We feel that we have the governing equations and numerical methods for solving these equations sorted out, however, what is not so clear to many of us is how to improve the sub-grid scale parameterizations in order to reap the full benefits of our sophisticated numerical models. I will briefly describe the class of problems that we must tackle in the future in order to understand how we can improve future weather and climate models.





Paul O’Gorman

What controls the intensity of the midlatitude storm tracks in different climates?”


The extratropical storm tracks play an important role in the climate system by transporting momentum, energy, and water in the atmosphere.  Changes in the extratropical storm tracks under global warming would impact these transports, the ocean circulation and carbon cycle, and society through changing weather patterns.  A warmer and moister atmosphere has greater internal, potential, and latent energy, but only a small fraction of this increased energy is available to be converted into the kinetic energy associated with circulations. I will discuss how changes in available energy can be used to help understand the varied responses of the extratropical storm tracks to climate change. The implications for storm tracks in past climates will also be discussed.





Bette Otto-Bleisner

Modeling the Climate Evolution and Abrupt Changes over the Last 21,000 Years”


Climate models have been used since the 1970s to understand past climates.

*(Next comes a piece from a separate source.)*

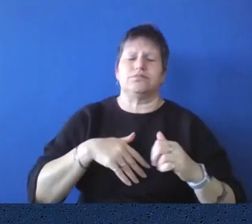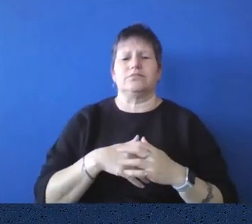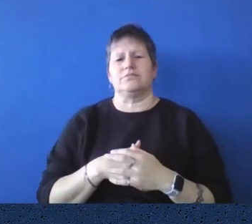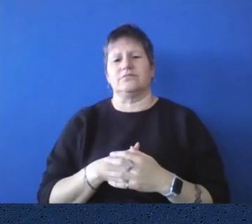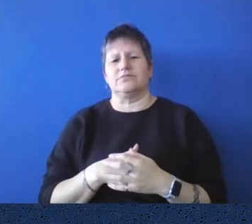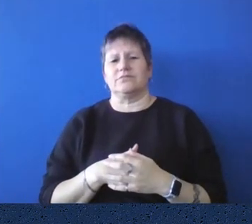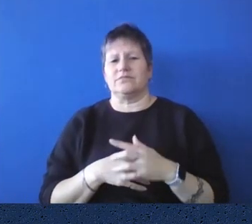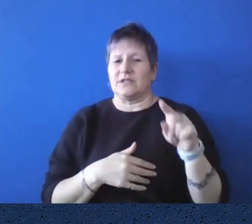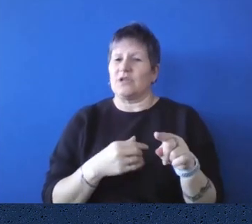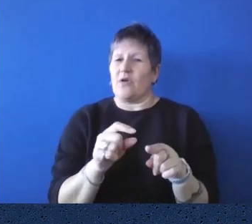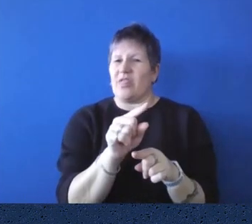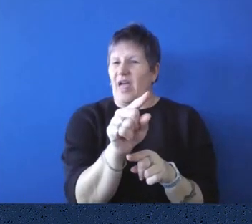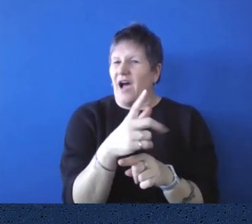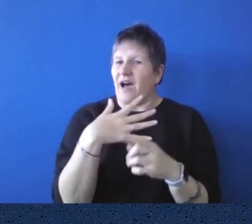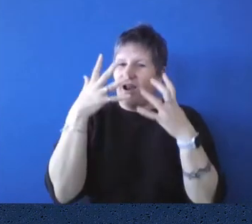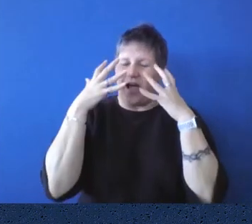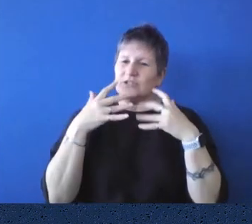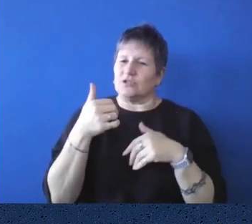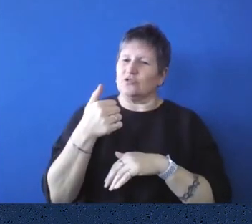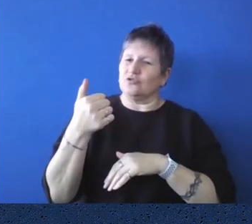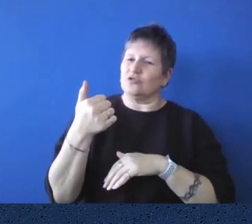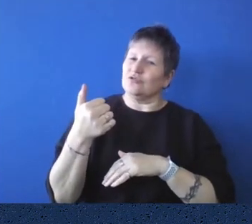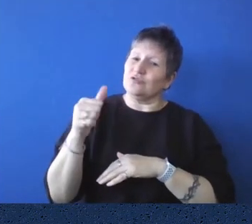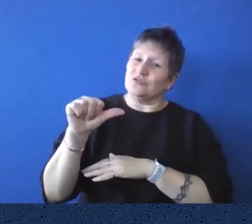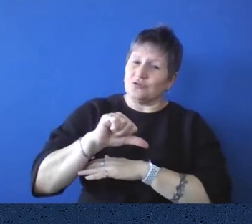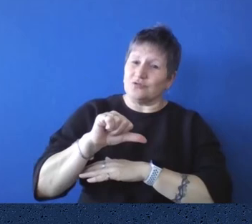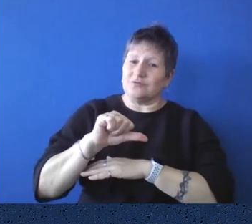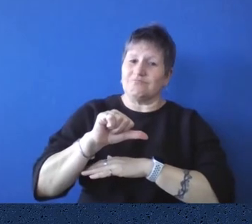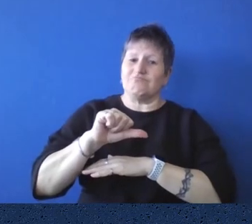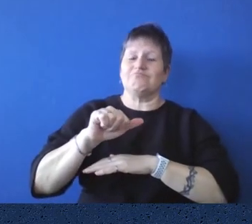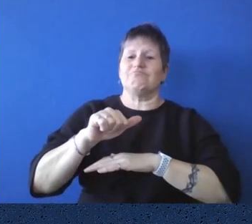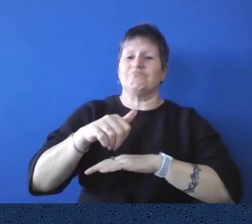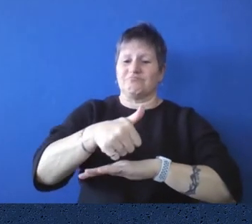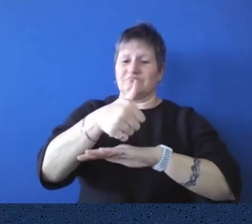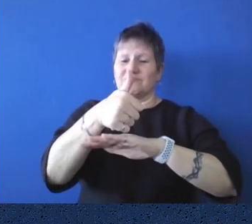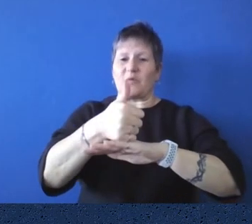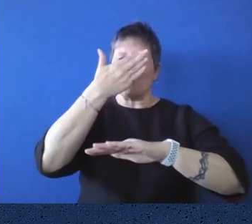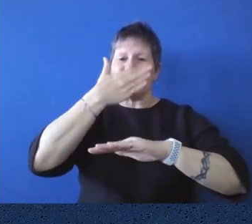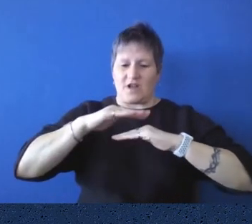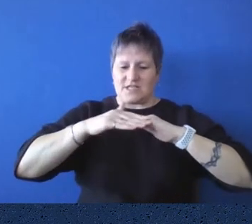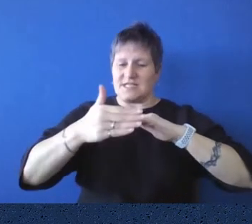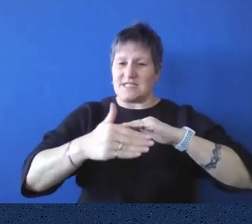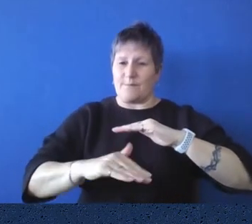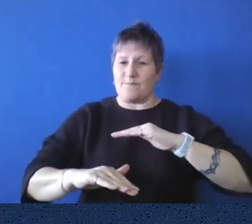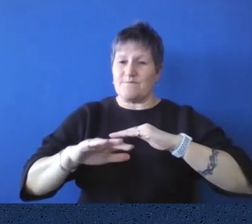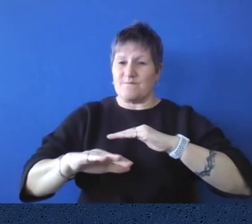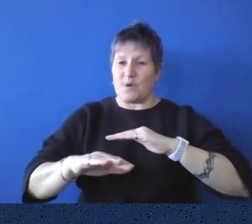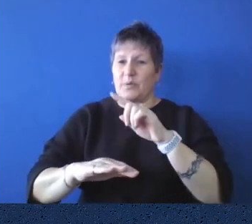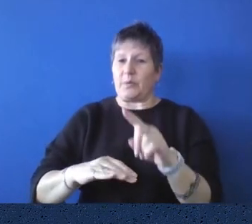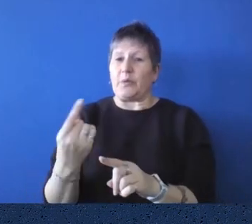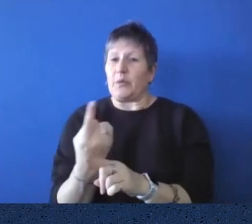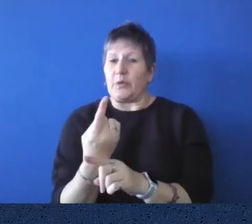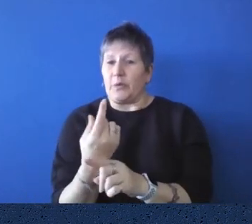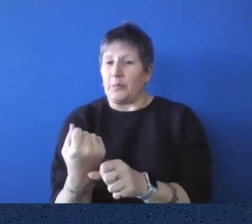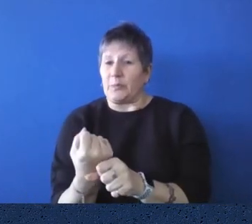were to be at the front steps, um, was, uh, was chosen by Peter Kerr. And the artist was, uh, McKennell,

The first paleoclimate simulations, for example by COHMAP and PMIP, were time-slice simulations for key periods in the past. In concert with paleoenvironmental data syntheses, they have allowed testing of hypotheses on the different climatic factors that have shaped our environment and improved our understanding of the mechanisms of climate change. These paleoclimate simulations have been a key contribution to past IPCC assessments allowing evaluation of the capability of state-of-the-art models to reproduce different climates. With the increase in computing power, we are also now able to consider transient simulations of global climate change, for the Last Millennium, Holocene, deglaciation, or even longer. These transient simulations provide an opportunity to test the forcing of past abrupt climate events and an assessment of the leads and lags of the climate responses. They also provide a more natural comparison to paleoclimate proxy records.


In this talk, I will provide a brief description of climate models and history of how they have been used to study the Last Glacial Maximum (LGM) to present. I will then hightlight two results from our synchronously coupled NCAR Community Climate System Model (CCSM3) transient simulation from the LGM to present.  The first example will discuss the simulation of the deglacial evolution to the Bolling-Allerod warming that occurred about 15,000 years ago, and in particular will describe the important roles of the ocean circulation and meltwater in the climate system response. The second example will discuss the extension of the simulation to the start of the Holocene (11,600 years ago) and its implications for a synchronous African Humid Period in the Sahel and southeast equatorial Africa. Contributions by the changing orbital parameters and increasing atmospheric carbon dioxide concentrations will be shown to both be important.